L'amour est une chose étrange
de Joseph Connolly

critiqué par CC.RIDER, le 31 janvier 2008
( - 66 ans)


La note:  étoiles
La middle classe anglaise dans tous ses états
Ce livre décrit la vie triste et médiocre d’une famille de la classe à peine moyenne vivant dans la banlieue de Londres dans les années 50 et 60. Gillian, la mère, tente tant bien que mal de faire tourner la maison en économisant sur tout (« l’argent ne pousse pas sur les arbres », répète-t-elle à loisir). Arthur, le père, petit employé sans envergure, alcoolique et dépensier, n’est pas très présent. Annie, la fille aînée est en rébellion ouverte contre la discipline de fer de son école religieuse. Et Clifford, le petit dernier, collectionne les images en ne rêvant que d’une chose, disposer enfin d’un téléviseur comme son copain plus aisé que lui…

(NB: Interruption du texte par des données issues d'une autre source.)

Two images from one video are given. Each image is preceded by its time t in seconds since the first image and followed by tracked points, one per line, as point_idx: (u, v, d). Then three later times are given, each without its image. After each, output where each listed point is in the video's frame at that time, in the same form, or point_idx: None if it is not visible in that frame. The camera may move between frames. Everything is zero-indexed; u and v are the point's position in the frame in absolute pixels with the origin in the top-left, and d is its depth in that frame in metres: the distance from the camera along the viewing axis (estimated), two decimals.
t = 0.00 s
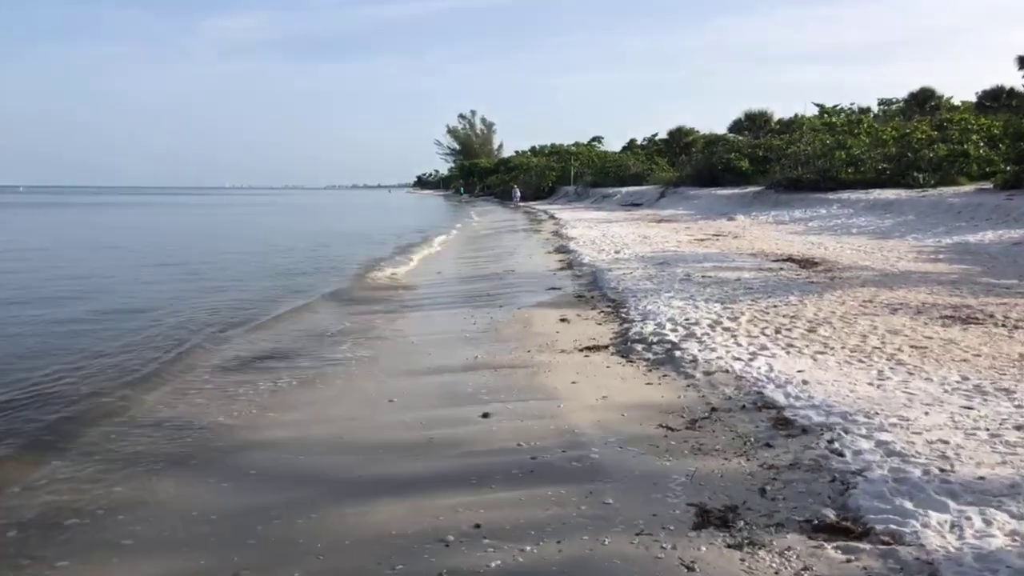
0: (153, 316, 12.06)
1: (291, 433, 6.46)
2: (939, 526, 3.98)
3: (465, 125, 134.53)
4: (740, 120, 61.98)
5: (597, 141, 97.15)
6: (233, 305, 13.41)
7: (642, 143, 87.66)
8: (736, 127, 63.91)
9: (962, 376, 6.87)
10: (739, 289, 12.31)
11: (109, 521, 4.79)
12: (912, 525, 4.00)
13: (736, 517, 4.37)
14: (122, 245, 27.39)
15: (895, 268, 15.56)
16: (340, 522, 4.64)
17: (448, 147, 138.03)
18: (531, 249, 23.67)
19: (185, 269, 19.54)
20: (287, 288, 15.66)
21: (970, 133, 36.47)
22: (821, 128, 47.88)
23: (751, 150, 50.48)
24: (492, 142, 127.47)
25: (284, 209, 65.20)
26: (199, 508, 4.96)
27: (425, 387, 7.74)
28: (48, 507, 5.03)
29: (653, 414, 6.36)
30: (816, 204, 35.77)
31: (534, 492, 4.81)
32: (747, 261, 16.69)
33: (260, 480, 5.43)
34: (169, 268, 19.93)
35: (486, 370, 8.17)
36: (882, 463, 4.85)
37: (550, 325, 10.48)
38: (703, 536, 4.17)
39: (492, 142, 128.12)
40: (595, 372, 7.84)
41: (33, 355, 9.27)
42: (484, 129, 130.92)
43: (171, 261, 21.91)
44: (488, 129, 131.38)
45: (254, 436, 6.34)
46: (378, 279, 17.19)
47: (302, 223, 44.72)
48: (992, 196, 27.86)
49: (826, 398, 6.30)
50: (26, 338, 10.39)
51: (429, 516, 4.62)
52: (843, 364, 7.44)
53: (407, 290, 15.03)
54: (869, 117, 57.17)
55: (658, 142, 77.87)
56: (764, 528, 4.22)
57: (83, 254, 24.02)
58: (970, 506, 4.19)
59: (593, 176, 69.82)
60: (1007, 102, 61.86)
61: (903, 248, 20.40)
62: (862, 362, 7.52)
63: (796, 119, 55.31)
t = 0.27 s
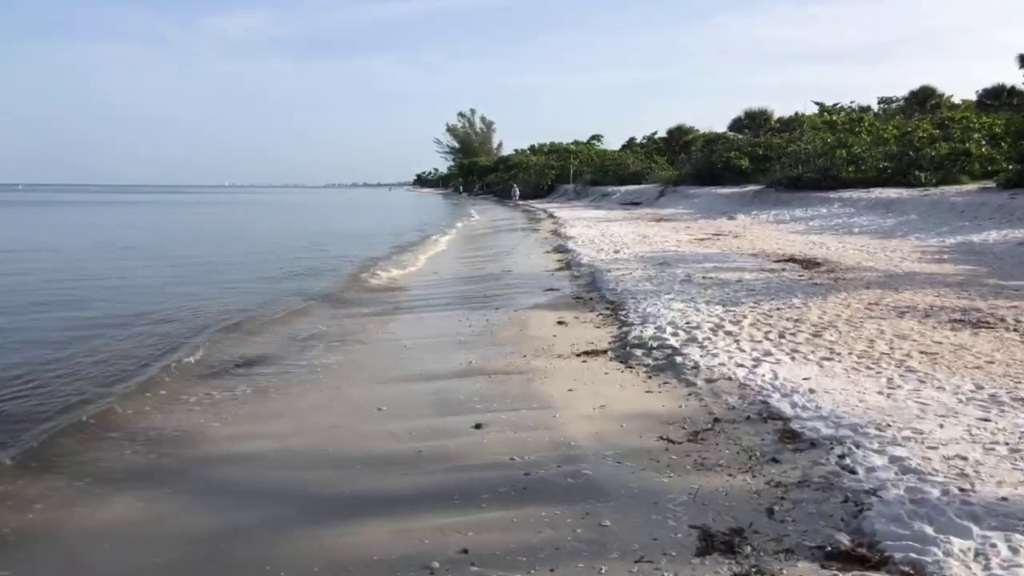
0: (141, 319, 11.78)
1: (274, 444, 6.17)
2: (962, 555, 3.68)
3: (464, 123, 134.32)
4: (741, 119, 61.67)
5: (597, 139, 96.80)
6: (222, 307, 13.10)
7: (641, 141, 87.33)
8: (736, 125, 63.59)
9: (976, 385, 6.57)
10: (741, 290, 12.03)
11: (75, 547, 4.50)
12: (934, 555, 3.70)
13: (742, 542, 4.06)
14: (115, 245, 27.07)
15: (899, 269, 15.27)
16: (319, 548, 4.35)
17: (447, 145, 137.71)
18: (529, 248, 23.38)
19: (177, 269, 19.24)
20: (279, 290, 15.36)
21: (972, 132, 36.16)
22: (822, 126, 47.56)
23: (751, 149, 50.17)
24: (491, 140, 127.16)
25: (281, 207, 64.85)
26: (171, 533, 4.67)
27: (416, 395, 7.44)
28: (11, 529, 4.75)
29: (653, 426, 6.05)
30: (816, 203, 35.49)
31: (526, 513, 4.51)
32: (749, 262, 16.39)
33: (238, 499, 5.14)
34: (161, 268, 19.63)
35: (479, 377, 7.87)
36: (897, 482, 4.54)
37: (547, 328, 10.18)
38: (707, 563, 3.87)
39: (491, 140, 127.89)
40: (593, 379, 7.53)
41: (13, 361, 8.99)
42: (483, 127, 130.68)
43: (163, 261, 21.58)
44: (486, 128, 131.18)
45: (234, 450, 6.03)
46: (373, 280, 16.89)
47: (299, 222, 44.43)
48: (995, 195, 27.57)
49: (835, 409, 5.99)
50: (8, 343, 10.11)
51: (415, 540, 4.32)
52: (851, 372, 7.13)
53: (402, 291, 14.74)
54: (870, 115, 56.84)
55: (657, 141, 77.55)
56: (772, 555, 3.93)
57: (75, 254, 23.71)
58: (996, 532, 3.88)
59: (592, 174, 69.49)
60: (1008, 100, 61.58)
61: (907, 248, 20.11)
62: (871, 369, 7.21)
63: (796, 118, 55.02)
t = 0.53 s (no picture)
0: (128, 312, 11.48)
1: (260, 447, 5.88)
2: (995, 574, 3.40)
3: (462, 115, 133.78)
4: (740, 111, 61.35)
5: (595, 131, 96.38)
6: (213, 301, 12.78)
7: (639, 134, 86.96)
8: (736, 118, 63.27)
9: (994, 385, 6.29)
10: (744, 285, 11.76)
11: (40, 561, 4.22)
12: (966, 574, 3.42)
13: (757, 557, 3.78)
14: (107, 237, 26.71)
15: (903, 264, 15.01)
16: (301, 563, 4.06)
17: (445, 138, 137.17)
18: (527, 241, 23.09)
19: (169, 262, 18.90)
20: (271, 283, 15.07)
21: (973, 125, 35.87)
22: (822, 119, 47.25)
23: (751, 142, 49.87)
24: (489, 132, 126.66)
25: (278, 200, 64.41)
26: (144, 544, 4.39)
27: (409, 393, 7.15)
28: None
29: (657, 428, 5.77)
30: (817, 196, 35.23)
31: (523, 523, 4.23)
32: (751, 256, 16.11)
33: (219, 506, 4.85)
34: (152, 261, 19.29)
35: (476, 375, 7.58)
36: (920, 491, 4.26)
37: (545, 323, 9.90)
38: None
39: (489, 133, 127.37)
40: (592, 377, 7.25)
41: None
42: (480, 120, 130.12)
43: (155, 254, 21.25)
44: (484, 120, 130.63)
45: (217, 453, 5.75)
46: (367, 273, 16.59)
47: (294, 214, 44.04)
48: (997, 188, 27.33)
49: (847, 411, 5.72)
50: None
51: (405, 554, 4.03)
52: (861, 371, 6.85)
53: (397, 285, 14.44)
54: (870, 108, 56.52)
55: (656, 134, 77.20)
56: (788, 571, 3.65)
57: (67, 246, 23.37)
58: None
59: (590, 167, 69.14)
60: (1008, 93, 61.30)
61: (909, 242, 19.85)
62: (882, 368, 6.94)
63: (796, 111, 54.71)
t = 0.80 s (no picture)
0: (106, 300, 11.15)
1: (237, 443, 5.59)
2: None
3: (450, 95, 132.63)
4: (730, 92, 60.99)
5: (583, 111, 95.75)
6: (193, 287, 12.45)
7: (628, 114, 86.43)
8: (725, 98, 62.93)
9: (999, 375, 6.08)
10: (737, 268, 11.53)
11: None
12: None
13: (762, 564, 3.55)
14: (87, 220, 26.18)
15: (897, 246, 14.83)
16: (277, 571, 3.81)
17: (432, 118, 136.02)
18: (516, 223, 22.79)
19: (150, 247, 18.48)
20: (254, 268, 14.73)
21: (963, 105, 35.70)
22: (812, 100, 46.99)
23: (740, 122, 49.58)
24: (477, 112, 125.65)
25: (263, 181, 63.66)
26: (110, 552, 4.12)
27: (394, 384, 6.88)
28: None
29: (653, 421, 5.53)
30: (806, 177, 35.06)
31: (514, 529, 3.98)
32: (742, 238, 15.88)
33: (193, 508, 4.58)
34: (132, 245, 18.87)
35: (463, 364, 7.30)
36: (931, 491, 4.04)
37: (535, 309, 9.64)
38: None
39: (477, 113, 126.36)
40: (584, 366, 7.00)
41: None
42: (468, 99, 129.00)
43: (135, 238, 20.81)
44: (472, 100, 129.54)
45: (193, 450, 5.48)
46: (353, 257, 16.26)
47: (280, 196, 43.46)
48: (988, 169, 27.22)
49: (850, 402, 5.49)
50: None
51: (387, 561, 3.78)
52: (862, 359, 6.63)
53: (383, 269, 14.13)
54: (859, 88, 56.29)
55: (645, 114, 76.72)
56: None
57: (46, 230, 22.89)
58: None
59: (579, 147, 68.68)
60: (997, 74, 61.22)
61: (901, 223, 19.69)
62: (883, 356, 6.72)
63: (786, 91, 54.42)
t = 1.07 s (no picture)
0: (77, 286, 10.79)
1: (204, 437, 5.31)
2: None
3: (434, 74, 131.31)
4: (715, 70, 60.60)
5: (568, 90, 95.05)
6: (168, 271, 12.09)
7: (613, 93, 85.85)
8: (710, 77, 62.55)
9: (997, 359, 5.89)
10: (726, 249, 11.31)
11: None
12: None
13: (760, 569, 3.33)
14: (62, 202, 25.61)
15: (885, 226, 14.67)
16: None
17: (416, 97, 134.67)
18: (500, 204, 22.48)
19: (125, 230, 18.03)
20: (232, 251, 14.36)
21: (949, 83, 35.56)
22: (797, 78, 46.72)
23: (725, 101, 49.29)
24: (461, 91, 124.49)
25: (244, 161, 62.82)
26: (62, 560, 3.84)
27: (373, 372, 6.61)
28: None
29: (642, 411, 5.28)
30: (792, 156, 34.90)
31: (495, 531, 3.74)
32: (730, 218, 15.64)
33: (154, 510, 4.31)
34: (107, 228, 18.40)
35: (444, 351, 7.02)
36: (936, 487, 3.83)
37: (519, 292, 9.38)
38: None
39: (461, 92, 125.20)
40: (570, 352, 6.75)
41: None
42: (452, 78, 127.74)
43: (111, 220, 20.33)
44: (456, 79, 128.28)
45: (159, 445, 5.20)
46: (333, 239, 15.91)
47: (261, 176, 42.80)
48: (972, 148, 27.13)
49: (847, 390, 5.26)
50: None
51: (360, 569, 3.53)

Après une très longue première partie (245 pages) décrivant par le menu et de façon extrêmement fidèle, la vie quotidienne somme toute terriblement mesquine et banale de ce prototype de famille européenne de l’époque, Connolly fait déraper son intrigue de façon brutale et assez improbable dans l’horrible et le graveleux. Le père meurt, assassiné par sa propre fille, laquelle est envoyée en Irlande dans un pensionnat religieux où elle subit viols et tortures dignes du Marquis de Sade avant de monter, à son retour à Londres, tout un réseau de prostituées spécialisées dans le pire sado masochisme, ce qui permet à la famille d’enfin rouler sur l’or. La mère perd la tête. Le fils couche avec sa sœur avant de mourir, jeté dans le vide par une compagne jalouse…
Chacun comprendra que la description sociologique de ce milieu et de cette époque dépasse très largement cette intrigue assez outrée et peu vraisemblable. En fait, le seul véritable intérêt de cet gros ouvrage réside surtout dans un style d’écriture original, très « parlé », sans description, presque sans dialogue et souvent sans ponctuation. A remarquer également, de très fréquents changements de points de vue, obligeant le lecteur à se demander qui est le locuteur et maintenant ainsi son attention en éveil jusqu’à la fin.